“I often say that with dentists, half of our brains are in our hands. If you can’t use your hands, you can’t be a dentist because it’s just such a hands-on profession. I love being able to shape a tooth—it’s like an art to me that I enjoy immensely,” muses Dr. Dan Fischer, president and CEO of Ultradent Products. “There are many similarities between art, construction, engineering, and dentistry. Hey, we even build bridges!” he chuckles.
A talented and innovative craftsman, even in the dental sense, it shouldn’t come as a surprise that in his senior year at Murray High School in Salt Lake City, Utah, Dr. Fischer received the prestigious Sterling Scholar Award for Industrial Arts, which included drafting and metal design.
Having been named a Sterling Scholar, Dr. Fischer had never even considered a future career in dentistry, but given his immense contributions to the dental industry over the last four decades, it’s clear his talents and entrepreneurial spirit extend far beyond his profession today.
“I think a lot of it came from my dad, who was a “can do” kind of a guy. He would often take on projects that others weren’t willing to do, roll up his sleeves, and bust his tail—finding a way to make it happen. I grew up with that, and before I got into dentistry, he exposed me to a number of businesses, including a machining business he had, a plating business, and a number of other industries that exposed me to various solutions.”
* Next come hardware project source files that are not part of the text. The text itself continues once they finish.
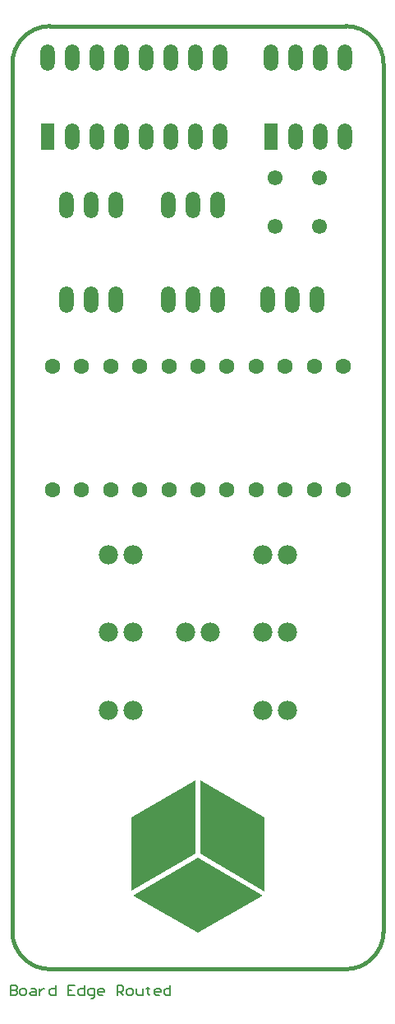
<source format=gts>
%FSLAX25Y25*%
%MOIN*%
G70*
G01*
G75*
G04 Layer_Color=8388736*
%ADD10C,0.06000*%
%ADD11C,0.01575*%
%ADD12C,0.00787*%
%ADD13C,0.05315*%
%ADD14C,0.05512*%
%ADD15O,0.05000X0.10000*%
%ADD16R,0.05000X0.10000*%
%ADD17C,0.07000*%
%ADD18R,0.25590X0.25590*%
%ADD19C,0.39370*%
%ADD20C,0.01969*%
%ADD21C,0.00984*%
%ADD22C,0.01000*%
%ADD23C,0.00100*%
%ADD24C,0.00090*%
%ADD25C,0.00670*%
%ADD26C,0.00750*%
%ADD27C,0.06800*%
%ADD28C,0.06115*%
%ADD29C,0.06312*%
%ADD30O,0.05800X0.10800*%
%ADD31R,0.05800X0.10800*%
%ADD32C,0.07800*%
G36*
X102299Y30701D02*
X76118Y15642D01*
X49937Y30701D01*
X76118Y45859D01*
X102299Y30701D01*
D02*
G37*
G36*
X103185Y62099D02*
Y32374D01*
X77103Y47433D01*
Y77158D01*
X103185Y62099D01*
D02*
G37*
G36*
X75134Y47532D02*
X49051Y32473D01*
Y62099D01*
X75134Y77158D01*
Y47532D01*
D02*
G37*
D11*
X136158Y787D02*
G03*
X151469Y16034I0J15311D01*
G01*
X788Y16037D02*
G03*
X16077Y787I15311J61D01*
G01*
X151469Y367351D02*
G03*
X136158Y382662I-15311J0D01*
G01*
X16101Y382661D02*
G03*
X789Y367350I0J-15311D01*
G01*
X16077Y787D02*
X136158Y787D01*
X788Y16037D02*
X789Y367350D01*
X16101Y382661D02*
X136158Y382662D01*
X151469Y16034D02*
X151469Y367351D01*
D12*
X0Y-5907D02*
Y-9843D01*
X1968D01*
X2624Y-9187D01*
Y-8531D01*
X1968Y-7875D01*
X0D01*
X1968D01*
X2624Y-7219D01*
Y-6563D01*
X1968Y-5907D01*
X0D01*
X4592Y-9843D02*
X5904D01*
X6560Y-9187D01*
Y-7875D01*
X5904Y-7219D01*
X4592D01*
X3936Y-7875D01*
Y-9187D01*
X4592Y-9843D01*
X8527Y-7219D02*
X9839D01*
X10495Y-7875D01*
Y-9843D01*
X8527D01*
X7871Y-9187D01*
X8527Y-8531D01*
X10495D01*
X11807Y-7219D02*
Y-9843D01*
Y-8531D01*
X12463Y-7875D01*
X13119Y-7219D01*
X13775D01*
X18367Y-5907D02*
Y-9843D01*
X16399D01*
X15743Y-9187D01*
Y-7875D01*
X16399Y-7219D01*
X18367D01*
X26238Y-5907D02*
X23614D01*
Y-9843D01*
X26238D01*
X23614Y-7875D02*
X24926D01*
X30174Y-5907D02*
Y-9843D01*
X28206D01*
X27550Y-9187D01*
Y-7875D01*
X28206Y-7219D01*
X30174D01*
X32798Y-11154D02*
X33454D01*
X34110Y-10498D01*
Y-7219D01*
X32142D01*
X31486Y-7875D01*
Y-9187D01*
X32142Y-9843D01*
X34110D01*
X37389D02*
X36078D01*
X35422Y-9187D01*
Y-7875D01*
X36078Y-7219D01*
X37389D01*
X38045Y-7875D01*
Y-8531D01*
X35422D01*
X43293Y-9843D02*
Y-5907D01*
X45261D01*
X45917Y-6563D01*
Y-7875D01*
X45261Y-8531D01*
X43293D01*
X44605D02*
X45917Y-9843D01*
X47885D02*
X49197D01*
X49853Y-9187D01*
Y-7875D01*
X49197Y-7219D01*
X47885D01*
X47229Y-7875D01*
Y-9187D01*
X47885Y-9843D01*
X51165Y-7219D02*
Y-9187D01*
X51821Y-9843D01*
X53788D01*
Y-7219D01*
X55756Y-6563D02*
Y-7219D01*
X55100D01*
X56412D01*
X55756D01*
Y-9187D01*
X56412Y-9843D01*
X60348D02*
X59036D01*
X58380Y-9187D01*
Y-7875D01*
X59036Y-7219D01*
X60348D01*
X61004Y-7875D01*
Y-8531D01*
X58380D01*
X64940Y-5907D02*
Y-9843D01*
X62972D01*
X62316Y-9187D01*
Y-7875D01*
X62972Y-7219D01*
X64940D01*
D27*
X81729Y68989D02*
D03*
X76807Y38280D02*
D03*
X70607Y68989D02*
D03*
D28*
X125331Y321351D02*
D03*
Y301666D02*
D03*
X107615Y321351D02*
D03*
Y301666D02*
D03*
D29*
X123363Y194776D02*
D03*
Y244776D02*
D03*
X135174Y244776D02*
D03*
Y194776D02*
D03*
X111551Y244776D02*
D03*
Y194776D02*
D03*
X17063Y244776D02*
D03*
Y194776D02*
D03*
X76118Y194776D02*
D03*
Y244776D02*
D03*
X28874Y194776D02*
D03*
Y244776D02*
D03*
X87929Y194776D02*
D03*
Y244776D02*
D03*
X40685Y194776D02*
D03*
Y244776D02*
D03*
X99740Y194776D02*
D03*
Y244776D02*
D03*
X64307Y194776D02*
D03*
Y244776D02*
D03*
X52496Y194776D02*
D03*
Y244776D02*
D03*
D30*
X64150Y310327D02*
D03*
X74150D02*
D03*
X84150D02*
D03*
X135646Y369886D02*
D03*
X125646D02*
D03*
X115646D02*
D03*
X105646D02*
D03*
X135646Y337886D02*
D03*
X125646D02*
D03*
X115646D02*
D03*
X22811Y310327D02*
D03*
X32811D02*
D03*
X42811D02*
D03*
X124504Y271941D02*
D03*
X114504D02*
D03*
X104504D02*
D03*
X84150D02*
D03*
X74150D02*
D03*
X64150D02*
D03*
X42811D02*
D03*
X32811D02*
D03*
X22811D02*
D03*
X85095Y369886D02*
D03*
X75095D02*
D03*
X65095D02*
D03*
X55095D02*
D03*
X45095D02*
D03*
X35095D02*
D03*
X25095D02*
D03*
X15095D02*
D03*
X85095Y337886D02*
D03*
X75095D02*
D03*
X65095D02*
D03*
X55095D02*
D03*
X45095D02*
D03*
X35095D02*
D03*
X25095D02*
D03*
D31*
X105646Y337886D02*
D03*
X15095Y337886D02*
D03*
D32*
X49622Y168595D02*
D03*
X39622D02*
D03*
X112615D02*
D03*
X102614D02*
D03*
X49622Y137099D02*
D03*
X39622D02*
D03*
X81118D02*
D03*
X71118D02*
D03*
X112615D02*
D03*
X102614D02*
D03*
X49622Y105603D02*
D03*
X39622D02*
D03*
X112615D02*
D03*
X102614D02*
D03*
M02*

</source>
Of his endless, contagious energy, Dr. Fischer says, “I definitely attribute my energy to my dad as well. However, I also owe a lot to my mom, who spent many a night helping me with school and homework and the like. I actually only really started to excel when I hit high school. I was probably a “B” student in junior high, but things really came together for me in high school.”
Dr. Fischer went on to do undergraduate work at the University of Utah. “In college, I did okay, but dental school, at Loma Linda University in California, is where I really hit my stride. That’s where I found my passion and was really able to shine,” he recalls with a smile. “I was the top of my class in dental school, and on my dental boards I placed in the 99th percentile in the country. Dentistry just connected with me.”
Dr. Fischer rose right to the top, despite the fact that at dental school, he had a family to support and he rode his bike back and forth to class to save on gasoline costs. He points this out not to brag, but to illustrate that with hard work and determination not only can you accomplish anything—you can excel.